(THE DATA begins)

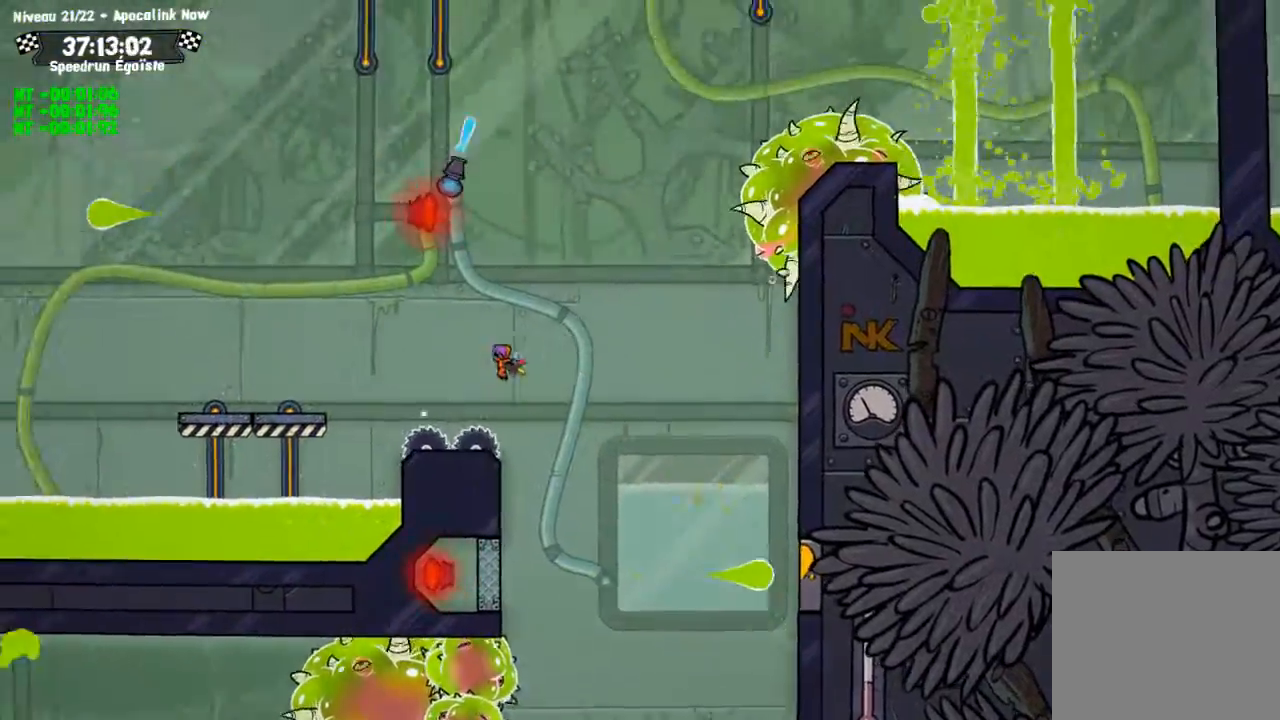
{"buttons": [], "left_stick": "down-left", "right_stick": "center"}
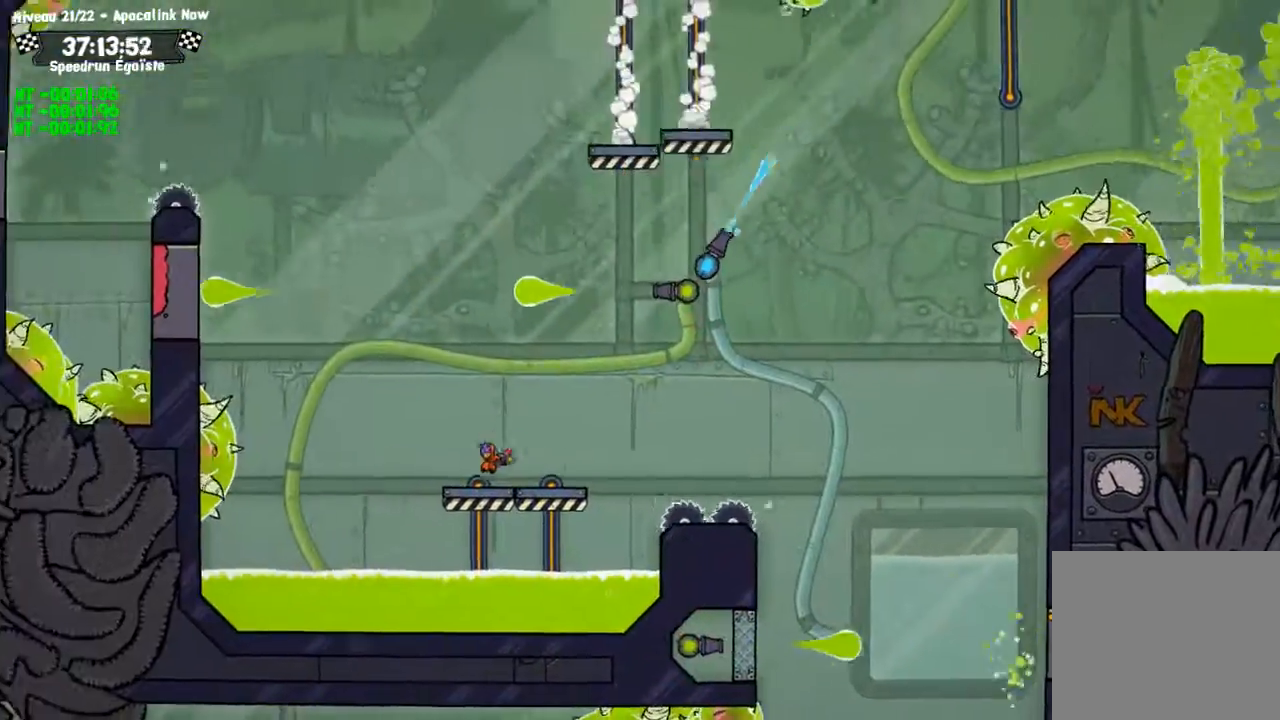
{"buttons": [], "left_stick": "left", "right_stick": "center"}
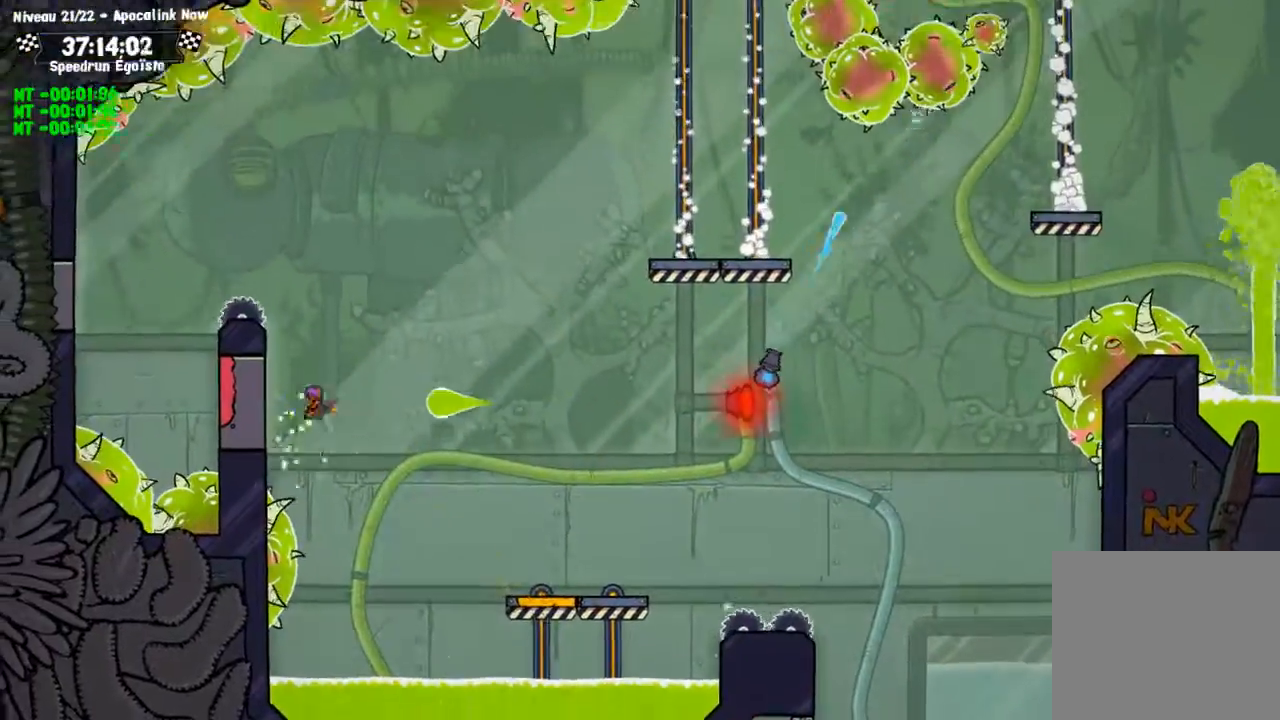
{"buttons": [], "left_stick": "left", "right_stick": "center", "events": [[67, "TRIANGLE", "down"], [100, "left_stick", "center"], [134, "TRIANGLE", "up"], [334, "left_stick", "left"]]}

(THE DATA ends)

Word for word, copy every line of the data, excluding any pictures.

## [PROBLEM SOLUTION]
{"buttons": [], "left_stick": "down-left", "right_stick": "center"}
{"buttons": [], "left_stick": "left", "right_stick": "center"}
{"buttons": [], "left_stick": "left", "right_stick": "center", "events": [[67, "TRIANGLE", "down"], [100, "left_stick", "center"], [134, "TRIANGLE", "up"], [334, "left_stick", "left"]]}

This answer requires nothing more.